→ Data supplied
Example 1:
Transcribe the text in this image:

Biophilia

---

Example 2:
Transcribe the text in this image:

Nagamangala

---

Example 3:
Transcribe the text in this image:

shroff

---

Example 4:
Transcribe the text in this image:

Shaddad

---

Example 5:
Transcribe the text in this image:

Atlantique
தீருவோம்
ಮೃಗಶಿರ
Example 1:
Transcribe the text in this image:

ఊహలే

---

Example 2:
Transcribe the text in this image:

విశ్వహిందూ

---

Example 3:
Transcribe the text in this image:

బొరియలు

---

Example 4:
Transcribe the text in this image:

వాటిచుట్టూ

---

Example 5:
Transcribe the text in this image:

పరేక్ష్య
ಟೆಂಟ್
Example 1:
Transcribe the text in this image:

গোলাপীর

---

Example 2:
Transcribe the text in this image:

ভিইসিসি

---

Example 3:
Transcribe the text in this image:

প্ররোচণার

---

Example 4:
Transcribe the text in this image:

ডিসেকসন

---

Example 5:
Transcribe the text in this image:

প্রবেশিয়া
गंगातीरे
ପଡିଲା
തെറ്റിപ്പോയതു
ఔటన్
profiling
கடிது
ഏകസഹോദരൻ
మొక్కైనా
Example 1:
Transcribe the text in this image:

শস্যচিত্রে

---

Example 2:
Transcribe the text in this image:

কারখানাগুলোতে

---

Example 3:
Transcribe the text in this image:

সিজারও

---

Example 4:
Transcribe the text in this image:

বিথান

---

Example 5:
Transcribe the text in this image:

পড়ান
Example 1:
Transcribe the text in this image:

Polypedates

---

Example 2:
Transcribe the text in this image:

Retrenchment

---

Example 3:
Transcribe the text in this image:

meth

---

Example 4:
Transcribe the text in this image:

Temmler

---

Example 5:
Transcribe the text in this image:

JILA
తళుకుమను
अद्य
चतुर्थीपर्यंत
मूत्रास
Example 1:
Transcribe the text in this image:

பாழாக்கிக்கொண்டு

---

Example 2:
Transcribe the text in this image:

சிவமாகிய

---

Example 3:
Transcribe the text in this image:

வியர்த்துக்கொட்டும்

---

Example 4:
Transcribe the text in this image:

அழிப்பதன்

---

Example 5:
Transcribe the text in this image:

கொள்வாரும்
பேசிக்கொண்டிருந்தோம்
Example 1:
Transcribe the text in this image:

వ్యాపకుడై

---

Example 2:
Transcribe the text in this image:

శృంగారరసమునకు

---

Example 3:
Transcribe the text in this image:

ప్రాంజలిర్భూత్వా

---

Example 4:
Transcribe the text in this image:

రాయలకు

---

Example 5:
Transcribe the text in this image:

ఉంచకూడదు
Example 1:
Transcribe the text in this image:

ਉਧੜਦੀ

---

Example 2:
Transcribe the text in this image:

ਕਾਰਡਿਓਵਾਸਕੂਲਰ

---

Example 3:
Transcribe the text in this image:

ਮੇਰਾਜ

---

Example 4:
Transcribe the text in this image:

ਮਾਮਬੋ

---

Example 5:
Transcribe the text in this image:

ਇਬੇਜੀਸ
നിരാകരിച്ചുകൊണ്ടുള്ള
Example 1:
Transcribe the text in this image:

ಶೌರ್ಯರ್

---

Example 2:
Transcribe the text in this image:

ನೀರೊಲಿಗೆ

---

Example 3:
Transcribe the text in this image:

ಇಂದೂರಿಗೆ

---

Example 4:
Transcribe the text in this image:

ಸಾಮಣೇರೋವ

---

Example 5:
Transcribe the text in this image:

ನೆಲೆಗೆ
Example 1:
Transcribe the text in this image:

→ Required work
Copy every line that appears above, with each word kept as it is.

→ Answer section
Example 1:
Transcribe the text in this image:

Biophilia

---

Example 2:
Transcribe the text in this image:

Nagamangala

---

Example 3:
Transcribe the text in this image:

shroff

---

Example 4:
Transcribe the text in this image:

Shaddad

---

Example 5:
Transcribe the text in this image:

Atlantique
தீருவோம்
ಮೃಗಶಿರ
Example 1:
Transcribe the text in this image:

ఊహలే

---

Example 2:
Transcribe the text in this image:

విశ్వహిందూ

---

Example 3:
Transcribe the text in this image:

బొరియలు

---

Example 4:
Transcribe the text in this image:

వాటిచుట్టూ

---

Example 5:
Transcribe the text in this image:

పరేక్ష్య
ಟೆಂಟ್
Example 1:
Transcribe the text in this image:

গোলাপীর

---

Example 2:
Transcribe the text in this image:

ভিইসিসি

---

Example 3:
Transcribe the text in this image:

প্ররোচণার

---

Example 4:
Transcribe the text in this image:

ডিসেকসন

---

Example 5:
Transcribe the text in this image:

প্রবেশিয়া
गंगातीरे
ପଡିଲା
തെറ്റിപ്പോയതു
ఔటన్
profiling
கடிது
ഏകസഹോദരൻ
మొక్కైనా
Example 1:
Transcribe the text in this image:

শস্যচিত্রে

---

Example 2:
Transcribe the text in this image:

কারখানাগুলোতে

---

Example 3:
Transcribe the text in this image:

সিজারও

---

Example 4:
Transcribe the text in this image:

বিথান

---

Example 5:
Transcribe the text in this image:

পড়ান
Example 1:
Transcribe the text in this image:

Polypedates

---

Example 2:
Transcribe the text in this image:

Retrenchment

---

Example 3:
Transcribe the text in this image:

meth

---

Example 4:
Transcribe the text in this image:

Temmler

---

Example 5:
Transcribe the text in this image:

JILA
తళుకుమను
अद्य
चतुर्थीपर्यंत
मूत्रास
Example 1:
Transcribe the text in this image:

பாழாக்கிக்கொண்டு

---

Example 2:
Transcribe the text in this image:

சிவமாகிய

---

Example 3:
Transcribe the text in this image:

வியர்த்துக்கொட்டும்

---

Example 4:
Transcribe the text in this image:

அழிப்பதன்

---

Example 5:
Transcribe the text in this image:

கொள்வாரும்
பேசிக்கொண்டிருந்தோம்
Example 1:
Transcribe the text in this image:

వ్యాపకుడై

---

Example 2:
Transcribe the text in this image:

శృంగారరసమునకు

---

Example 3:
Transcribe the text in this image:

ప్రాంజలిర్భూత్వా

---

Example 4:
Transcribe the text in this image:

రాయలకు

---

Example 5:
Transcribe the text in this image:

ఉంచకూడదు
Example 1:
Transcribe the text in this image:

ਉਧੜਦੀ

---

Example 2:
Transcribe the text in this image:

ਕਾਰਡਿਓਵਾਸਕੂਲਰ

---

Example 3:
Transcribe the text in this image:

ਮੇਰਾਜ

---

Example 4:
Transcribe the text in this image:

ਮਾਮਬੋ

---

Example 5:
Transcribe the text in this image:

ਇਬੇਜੀਸ
നിരാകരിച്ചുകൊണ്ടുള്ള
Example 1:
Transcribe the text in this image:

ಶೌರ್ಯರ್

---

Example 2:
Transcribe the text in this image:

ನೀರೊಲಿಗೆ

---

Example 3:
Transcribe the text in this image:

ಇಂದೂರಿಗೆ

---

Example 4:
Transcribe the text in this image:

ಸಾಮಣೇರೋವ

---

Example 5:
Transcribe the text in this image:

ನೆಲೆಗೆ
Example 1:
Transcribe the text in this image:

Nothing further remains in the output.